■ CONSIGNES ■
1. Répondez à ces questions sur le récit de la plage de Cala Estreta :
(a) Quelle heure est-il sur la plage ?
(b) Quelle forme indispensable à la série est repérée à cet endroit ?
(c) Avec quoi la batterie est-elle rendue étanche ?
2. Poursuivez le récit de la plage de Cala Estreta à partir de sa dernière phrase.

■ EXTRAIT ■
***

Réparation de la structure lumineuse pour la série "La Linea Roja" // Oct 2015
LA PLAGE DE CALA ESTRETA
Il est 23h, la plage est déserte, juste Lucas et moi. Lucas, c'est mon assistant, il me sert d'ami le reste du temps.
Nous sommes arrivés le jour même et après repérage, c'est cet endroit qui me parait le plus intéressant, j'y vois le triangle retourné, forme indispensable à ma série auquel je n'ai pas trouvé de place jusqu'a présent. Reste à savoir comment la faire tenir?
On construit tout sur place, la structure en bois se fait vite mais les problèmes arrivent avec la présence de l'eau. L'électronique n'aime pas l'eau. J'étanchéise la batterie avec des préservatifs. Ça avait marché dans un étang à Vincennes mais la mer c'est différent et trois néons cramés plus tard, j'installe le dernier qui me reste avec cette fois-ci, ne faites pas ça chez vous, trois préservatifs additionnés.

***

■ Enregistrements d'une collection ■
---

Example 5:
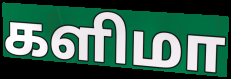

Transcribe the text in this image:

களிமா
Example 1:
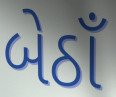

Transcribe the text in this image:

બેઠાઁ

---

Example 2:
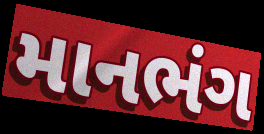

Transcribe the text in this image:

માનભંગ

***

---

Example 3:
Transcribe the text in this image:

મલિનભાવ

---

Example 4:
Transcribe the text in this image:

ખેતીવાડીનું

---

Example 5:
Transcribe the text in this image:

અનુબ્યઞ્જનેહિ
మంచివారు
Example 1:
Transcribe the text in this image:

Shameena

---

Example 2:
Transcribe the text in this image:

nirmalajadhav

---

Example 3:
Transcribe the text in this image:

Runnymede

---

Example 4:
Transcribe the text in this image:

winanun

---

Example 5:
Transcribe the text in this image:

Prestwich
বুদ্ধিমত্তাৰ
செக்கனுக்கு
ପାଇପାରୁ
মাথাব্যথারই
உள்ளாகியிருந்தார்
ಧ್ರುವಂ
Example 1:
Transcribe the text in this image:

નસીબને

***

■ RÉPONSES ATTENDUES ■
1.
(a) Il est 23h.
(b) Le triangle retourné.
(c) Avec des préservatifs.

2.
Mise en place de l'installation lumineuse pour la série "La Linea Roja" // Oct 2015
L'eau est peu profonde, la structure tient enfoncée dans les cailloux mais le va-et-viens des vagues la déloge et risque de percer les préservatifs.
Il faut faire vite sauf que je suis à 15m de Lucas, au milieu de l'eau, sur un rocher et les vagues font beaucoup de bruit, il ne m'entend pas. J'essaie les signes, je lui jette du sable, rien à faire il pige pas.
Je me résous à laisser mon materiel au milieu des vagues, 5000€ sur un rocher - pensez à ne jamais me racheter mon matos d'occasion - et je vais voir la structure pour trouver un moyen de la maintenir droite.
Pas de solution miracle, Lucas va déplacer progressivement la structure jusqu'à qu'elle soit parallèle à l'horizon. Entre deux séries de vague, on finit par tomber juste.
Première photo de la nuit dans la boite, il est 1h. On en fera 3 de plus cette nuit-là. La dernière, il est 5h du mat. S'en suivra un moment assez ridicule mais ça sera pour une prochaine fois.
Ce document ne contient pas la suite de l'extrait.